_WORK REQUIRED_.
Please report every line in the entries below that contains the string "allowEdgeOverflow", copying each such line in full. Treat the match as case-sensitive.

(Entries from the dataset)

□ □ □ □

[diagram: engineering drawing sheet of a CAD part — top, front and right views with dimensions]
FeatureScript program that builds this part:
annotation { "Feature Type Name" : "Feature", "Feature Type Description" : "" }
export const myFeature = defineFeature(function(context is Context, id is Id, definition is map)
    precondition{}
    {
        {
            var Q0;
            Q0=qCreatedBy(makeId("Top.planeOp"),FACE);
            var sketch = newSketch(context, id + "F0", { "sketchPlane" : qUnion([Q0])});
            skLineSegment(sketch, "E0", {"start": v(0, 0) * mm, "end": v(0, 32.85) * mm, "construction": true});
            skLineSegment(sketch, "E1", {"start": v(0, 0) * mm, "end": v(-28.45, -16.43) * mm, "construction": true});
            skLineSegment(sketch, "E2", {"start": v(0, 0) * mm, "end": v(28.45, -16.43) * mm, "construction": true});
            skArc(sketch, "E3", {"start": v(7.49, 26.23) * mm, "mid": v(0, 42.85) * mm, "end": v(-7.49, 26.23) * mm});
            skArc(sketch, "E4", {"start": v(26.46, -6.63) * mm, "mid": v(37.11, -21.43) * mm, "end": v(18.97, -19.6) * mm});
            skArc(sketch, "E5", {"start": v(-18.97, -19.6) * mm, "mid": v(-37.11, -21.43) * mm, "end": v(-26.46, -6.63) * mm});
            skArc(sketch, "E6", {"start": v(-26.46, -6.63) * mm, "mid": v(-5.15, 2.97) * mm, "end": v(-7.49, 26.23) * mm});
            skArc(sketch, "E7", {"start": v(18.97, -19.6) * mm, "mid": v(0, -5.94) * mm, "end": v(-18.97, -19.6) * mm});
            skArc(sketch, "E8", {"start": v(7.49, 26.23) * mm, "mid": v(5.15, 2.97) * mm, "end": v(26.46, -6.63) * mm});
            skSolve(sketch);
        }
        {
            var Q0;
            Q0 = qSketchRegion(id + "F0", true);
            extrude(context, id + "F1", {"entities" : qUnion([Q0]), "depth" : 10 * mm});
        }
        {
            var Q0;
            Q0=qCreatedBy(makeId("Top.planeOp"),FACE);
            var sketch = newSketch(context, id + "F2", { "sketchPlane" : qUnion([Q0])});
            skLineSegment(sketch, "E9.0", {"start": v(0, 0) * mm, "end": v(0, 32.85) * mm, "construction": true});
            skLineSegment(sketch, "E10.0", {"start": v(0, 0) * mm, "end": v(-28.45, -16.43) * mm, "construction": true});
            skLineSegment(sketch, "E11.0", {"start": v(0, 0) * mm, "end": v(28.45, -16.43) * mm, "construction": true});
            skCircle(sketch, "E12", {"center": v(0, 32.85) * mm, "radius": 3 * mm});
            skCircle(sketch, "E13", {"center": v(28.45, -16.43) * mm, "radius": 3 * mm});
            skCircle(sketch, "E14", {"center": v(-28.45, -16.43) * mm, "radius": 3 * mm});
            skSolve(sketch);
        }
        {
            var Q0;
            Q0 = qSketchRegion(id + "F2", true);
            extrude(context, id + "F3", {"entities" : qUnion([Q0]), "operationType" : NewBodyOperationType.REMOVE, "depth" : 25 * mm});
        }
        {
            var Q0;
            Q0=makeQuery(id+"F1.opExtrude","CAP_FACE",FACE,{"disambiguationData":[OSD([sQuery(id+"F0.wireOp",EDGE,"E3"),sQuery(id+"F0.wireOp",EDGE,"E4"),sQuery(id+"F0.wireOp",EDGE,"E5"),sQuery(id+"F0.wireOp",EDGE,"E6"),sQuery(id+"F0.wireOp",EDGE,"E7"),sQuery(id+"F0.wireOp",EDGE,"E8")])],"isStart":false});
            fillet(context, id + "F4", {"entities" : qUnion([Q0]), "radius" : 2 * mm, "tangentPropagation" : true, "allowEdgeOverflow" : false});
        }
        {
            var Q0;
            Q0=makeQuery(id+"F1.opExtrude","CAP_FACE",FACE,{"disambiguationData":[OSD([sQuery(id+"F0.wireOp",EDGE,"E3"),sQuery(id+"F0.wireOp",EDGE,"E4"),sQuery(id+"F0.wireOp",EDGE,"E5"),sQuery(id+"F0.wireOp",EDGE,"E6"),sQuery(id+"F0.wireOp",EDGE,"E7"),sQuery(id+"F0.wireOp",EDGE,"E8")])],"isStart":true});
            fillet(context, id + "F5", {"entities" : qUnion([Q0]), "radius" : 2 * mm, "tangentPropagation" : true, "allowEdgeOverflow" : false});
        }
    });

□ □ □ □

_SOLUTION_.
            fillet(context, id + "F4", {"entities" : qUnion([Q0]), "radius" : 2 * mm, "tangentPropagation" : true, "allowEdgeOverflow" : false});
            fillet(context, id + "F5", {"entities" : qUnion([Q0]), "radius" : 2 * mm, "tangentPropagation" : true, "allowEdgeOverflow" : false});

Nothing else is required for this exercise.